The marketing approach will include regionalized messages, a move that might placate tourism officials who worry about drawing attention to a problem that doesn’t exist — at least for now.
“We need immediate messaging to counteract the negative perception, misinformation and rumors that are out there,” said Visit Florida Chief Marketing Officer Will Seccombe. But, he added, “we are not going to raise attention to further add to the confusion.”
Local tourism officials are leery about Chief Financial Officer Alex Sink’s plan to market Florida’s clean beaches.
But Seccombe said the Panhandle has already experienced “serious economic impacts” from the spill through missed reservations and cancellations.
“Currently we have 1,197 miles of open, beautiful beaches that have not been impacted by the spill,” he said. “It is very important for the messages to be localized. Everyone will have their voice heard.”
Seccombe expects the marketing plan will be launched within a week. Right now, there has been no official financial commitment from BP.
Sink met Saturday with BP executives to get the company’s commitment to help the state and its small businesses recover from economic losses by funding an advertising campaign worldwide, saying its beaches are “oil-free, open for business and as beautiful as ever.”
Tourism officials in Manatee and Sarasota were hoping, however, that meant after the oil has been contained or its effect on Florida is known.
“This is great once you know it isn’t coming to Florida.” said Virginia Haley, president of the Sarasota Convention & Visitors Bureau.
In the past few weeks, officials have been monitoring international media and preparing for the worst if the Gulf of Mexico oil spill hits Florida’s coastline.
“Europe is not as focused on the oil spill as they were,” Haley said, given the turmoil in Greece and the British elections.

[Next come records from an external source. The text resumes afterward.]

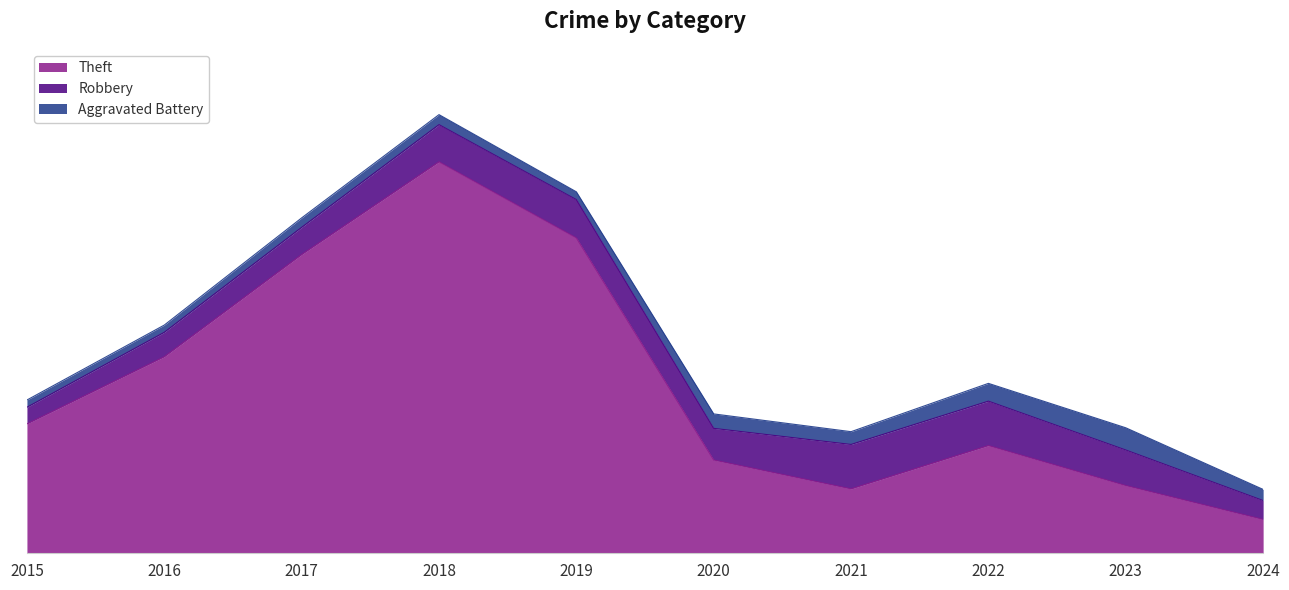

True or false: Robbery and Theft cross at least once.

False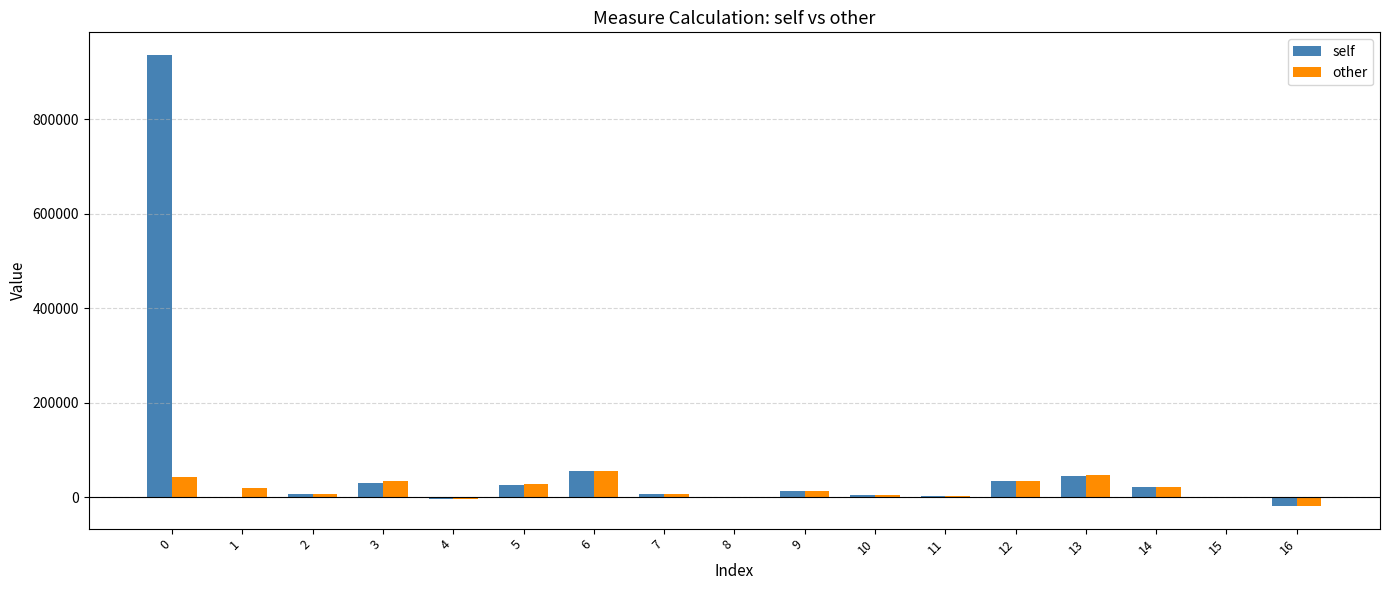

True or false: self has a value of 34053.6 at 12.

True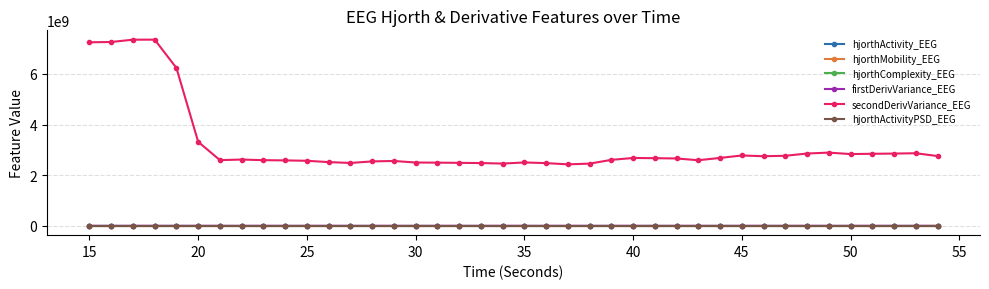

How many lines are shown in the chart?

6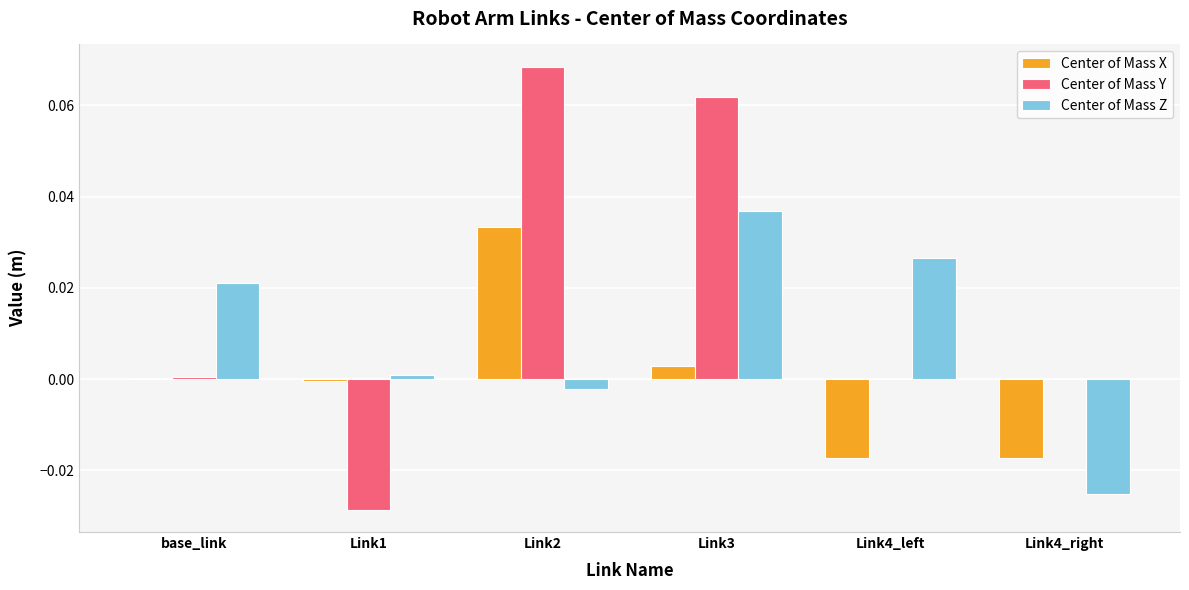

True or false: Center of Mass Z has a value of 0.0 at Link3.

True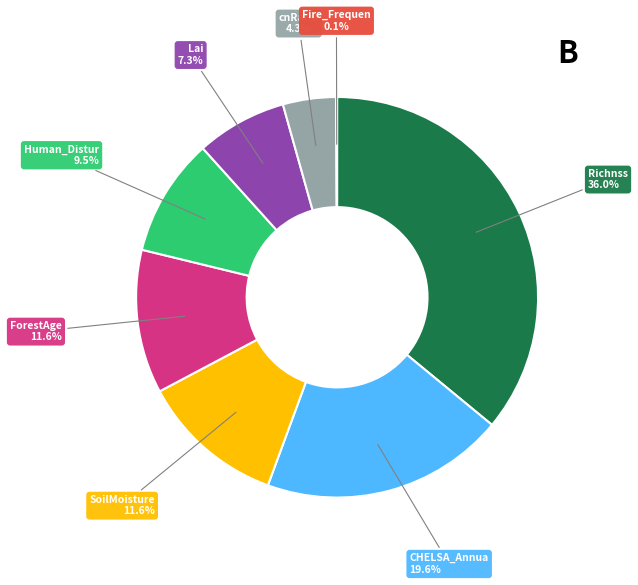

Is there a majority slice in this chart?

No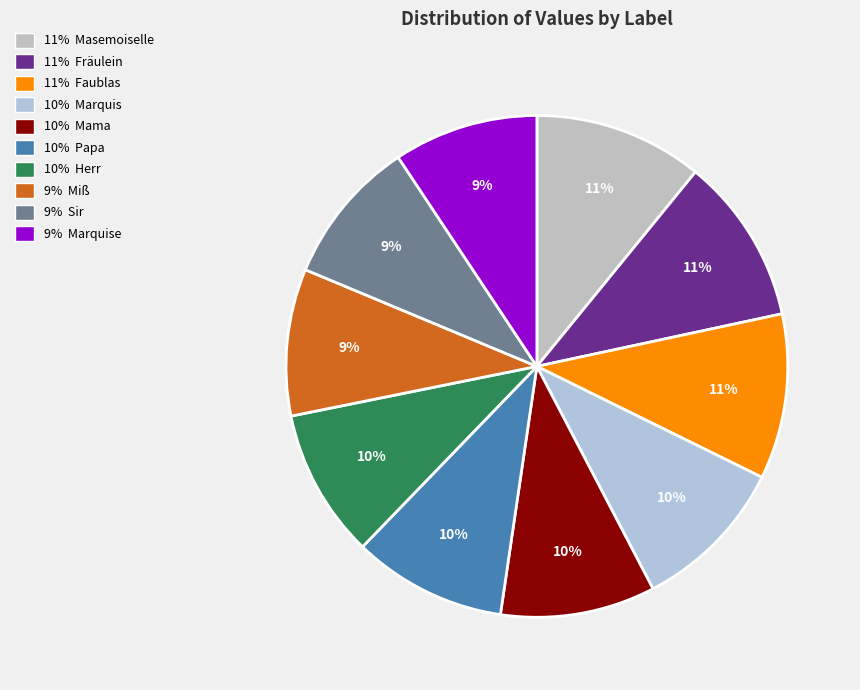

Is there any slice that represents more than half of the pie?

No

Sink said Monday she had sent a letter to Lamar McKay, president of BP America, asking that the company fully fund the cost of an advertising campaign and reimburse Florida businesses for all documented lost income due to travelers’ concerns. She wants Visit Florida and the Department of Agriculture and Consumer Service to direct the campaign.
“Taking proactive steps, including an aggressive advertising campaign, to help Florida businesses survive and rebound is mission critical to our state’s economy and its citizens,” the letter reads.
Gov. Charlie Crist supported the idea Tuesday at a Cabinet meeting. He is expected to address Visit Florida’s board of directors today.
Jessica Grace, marketing and public relations director for the Bradenton Area Convention & Visitors Bureau, agrees a marketing campaign “would be a great thing to do after assessing the situation and when the spill is contained.”
She agrees with Haley that more certainty about the direction and fate of the spill needs to be known before launching a media campaign. However, Haley said if Visit Florida is directing the message, she is more comfortable about the timing.
“Their (Visit Florida’s) strength is that they represent the state as a whole,” she said.
Officials are hoping that the upcoming annual International Pow Wow in Orlando next week sponsored by the U.S. Travel Association will give them the best chance to negate any negative beliefs European travel companies might have about the state’s beaches.
“We are going to make sure they understand what the situation is now,” Haley said.
The show attracts representatives from about 1,000 U.S. communities, hotels and destinations advertising their appeal to companies who do wholesale travel purchasing. It also has a strong showing from international media.